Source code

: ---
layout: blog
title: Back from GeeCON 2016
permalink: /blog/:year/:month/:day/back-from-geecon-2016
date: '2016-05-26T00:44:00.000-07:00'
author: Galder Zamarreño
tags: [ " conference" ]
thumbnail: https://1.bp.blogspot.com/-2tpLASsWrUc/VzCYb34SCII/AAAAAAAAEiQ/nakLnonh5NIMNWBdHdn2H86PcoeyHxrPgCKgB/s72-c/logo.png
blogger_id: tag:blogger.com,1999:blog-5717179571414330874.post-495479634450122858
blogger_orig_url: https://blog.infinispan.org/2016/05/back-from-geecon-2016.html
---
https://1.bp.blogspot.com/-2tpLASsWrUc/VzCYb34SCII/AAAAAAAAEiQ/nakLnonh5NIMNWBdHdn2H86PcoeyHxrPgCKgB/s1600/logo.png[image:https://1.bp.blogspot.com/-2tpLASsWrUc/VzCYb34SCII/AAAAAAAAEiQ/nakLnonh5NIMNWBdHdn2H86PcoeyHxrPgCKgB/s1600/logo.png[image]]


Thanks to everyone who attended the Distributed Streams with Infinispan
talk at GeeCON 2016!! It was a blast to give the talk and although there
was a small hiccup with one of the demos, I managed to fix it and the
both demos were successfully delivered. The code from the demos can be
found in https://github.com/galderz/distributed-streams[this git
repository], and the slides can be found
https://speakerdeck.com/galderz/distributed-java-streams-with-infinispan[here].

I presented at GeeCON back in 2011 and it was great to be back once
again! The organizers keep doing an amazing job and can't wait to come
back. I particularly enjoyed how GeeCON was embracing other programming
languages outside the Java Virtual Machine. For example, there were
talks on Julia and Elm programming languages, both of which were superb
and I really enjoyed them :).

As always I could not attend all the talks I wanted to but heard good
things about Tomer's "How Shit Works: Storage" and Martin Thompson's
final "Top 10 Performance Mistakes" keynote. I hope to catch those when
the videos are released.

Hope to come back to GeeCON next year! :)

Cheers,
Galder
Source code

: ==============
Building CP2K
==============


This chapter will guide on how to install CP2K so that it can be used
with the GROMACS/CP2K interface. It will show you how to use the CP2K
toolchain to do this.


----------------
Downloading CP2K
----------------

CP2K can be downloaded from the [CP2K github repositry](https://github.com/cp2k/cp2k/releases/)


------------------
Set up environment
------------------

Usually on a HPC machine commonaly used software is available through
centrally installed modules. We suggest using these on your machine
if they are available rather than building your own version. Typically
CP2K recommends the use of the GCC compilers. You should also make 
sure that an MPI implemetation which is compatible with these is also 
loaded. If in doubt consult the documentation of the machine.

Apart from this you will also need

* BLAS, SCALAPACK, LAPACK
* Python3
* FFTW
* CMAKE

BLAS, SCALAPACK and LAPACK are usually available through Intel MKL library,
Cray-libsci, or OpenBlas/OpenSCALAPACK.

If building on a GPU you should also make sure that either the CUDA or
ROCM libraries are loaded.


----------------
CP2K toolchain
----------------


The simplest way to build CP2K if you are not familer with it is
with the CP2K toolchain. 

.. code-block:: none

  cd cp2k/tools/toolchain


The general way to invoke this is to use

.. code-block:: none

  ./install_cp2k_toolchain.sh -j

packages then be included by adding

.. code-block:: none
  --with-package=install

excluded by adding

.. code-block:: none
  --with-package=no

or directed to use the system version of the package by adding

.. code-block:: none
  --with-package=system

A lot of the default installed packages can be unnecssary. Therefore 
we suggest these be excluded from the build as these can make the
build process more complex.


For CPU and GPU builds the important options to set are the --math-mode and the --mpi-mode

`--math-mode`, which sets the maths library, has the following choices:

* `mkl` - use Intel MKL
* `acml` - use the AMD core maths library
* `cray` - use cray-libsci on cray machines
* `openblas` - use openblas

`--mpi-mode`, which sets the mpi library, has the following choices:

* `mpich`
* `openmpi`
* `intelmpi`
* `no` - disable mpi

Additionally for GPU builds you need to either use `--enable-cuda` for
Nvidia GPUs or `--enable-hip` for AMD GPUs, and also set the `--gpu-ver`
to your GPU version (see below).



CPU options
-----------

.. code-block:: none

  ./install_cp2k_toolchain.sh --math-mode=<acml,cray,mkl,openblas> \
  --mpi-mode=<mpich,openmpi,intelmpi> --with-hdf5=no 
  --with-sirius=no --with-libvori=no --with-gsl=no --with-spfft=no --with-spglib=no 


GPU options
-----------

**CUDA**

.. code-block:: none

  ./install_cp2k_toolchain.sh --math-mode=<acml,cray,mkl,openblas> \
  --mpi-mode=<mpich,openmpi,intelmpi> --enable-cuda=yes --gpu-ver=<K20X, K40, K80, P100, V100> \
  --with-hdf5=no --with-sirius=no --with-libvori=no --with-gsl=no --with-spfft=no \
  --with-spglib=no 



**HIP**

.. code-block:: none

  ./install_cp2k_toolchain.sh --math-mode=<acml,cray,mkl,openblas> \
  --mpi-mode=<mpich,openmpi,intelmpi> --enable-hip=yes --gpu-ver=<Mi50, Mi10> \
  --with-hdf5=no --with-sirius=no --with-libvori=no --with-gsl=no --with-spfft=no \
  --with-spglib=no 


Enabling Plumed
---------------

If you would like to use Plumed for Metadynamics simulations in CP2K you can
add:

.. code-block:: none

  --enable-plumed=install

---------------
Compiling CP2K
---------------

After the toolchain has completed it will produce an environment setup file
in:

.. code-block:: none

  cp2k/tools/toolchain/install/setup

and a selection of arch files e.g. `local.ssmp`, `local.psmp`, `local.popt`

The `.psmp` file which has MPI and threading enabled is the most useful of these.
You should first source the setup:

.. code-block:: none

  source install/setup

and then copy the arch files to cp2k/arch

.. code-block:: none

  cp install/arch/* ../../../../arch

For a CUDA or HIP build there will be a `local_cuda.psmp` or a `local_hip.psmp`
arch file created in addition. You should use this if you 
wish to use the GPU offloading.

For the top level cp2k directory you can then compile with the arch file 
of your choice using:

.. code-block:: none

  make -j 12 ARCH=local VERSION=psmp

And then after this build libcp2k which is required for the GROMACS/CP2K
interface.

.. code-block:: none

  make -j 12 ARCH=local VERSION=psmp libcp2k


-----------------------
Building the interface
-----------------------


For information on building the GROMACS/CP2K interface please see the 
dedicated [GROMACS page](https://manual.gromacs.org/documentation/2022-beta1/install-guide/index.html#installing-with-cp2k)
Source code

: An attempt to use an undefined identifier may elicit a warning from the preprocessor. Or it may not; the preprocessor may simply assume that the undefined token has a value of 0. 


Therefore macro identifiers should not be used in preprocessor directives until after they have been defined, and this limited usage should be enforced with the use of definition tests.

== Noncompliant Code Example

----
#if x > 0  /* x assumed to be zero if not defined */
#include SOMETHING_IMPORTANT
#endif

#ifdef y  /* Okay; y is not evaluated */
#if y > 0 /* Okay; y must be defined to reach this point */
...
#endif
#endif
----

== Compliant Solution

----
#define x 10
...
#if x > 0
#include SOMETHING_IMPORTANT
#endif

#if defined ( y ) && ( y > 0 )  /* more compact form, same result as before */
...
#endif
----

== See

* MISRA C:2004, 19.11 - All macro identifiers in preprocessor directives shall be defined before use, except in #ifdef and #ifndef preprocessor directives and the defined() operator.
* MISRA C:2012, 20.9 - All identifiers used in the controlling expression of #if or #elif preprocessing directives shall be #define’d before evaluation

------------------------------------------------------------

Task to carry out. Every line above that holds the word "html" should be copied out.

Exercise answer.
blogger_orig_url: https://blog.infinispan.org/2016/05/back-from-geecon-2016.html
dedicated [GROMACS page](https://manual.gromacs.org/documentation/2022-beta1/install-guide/index.html#installing-with-cp2k)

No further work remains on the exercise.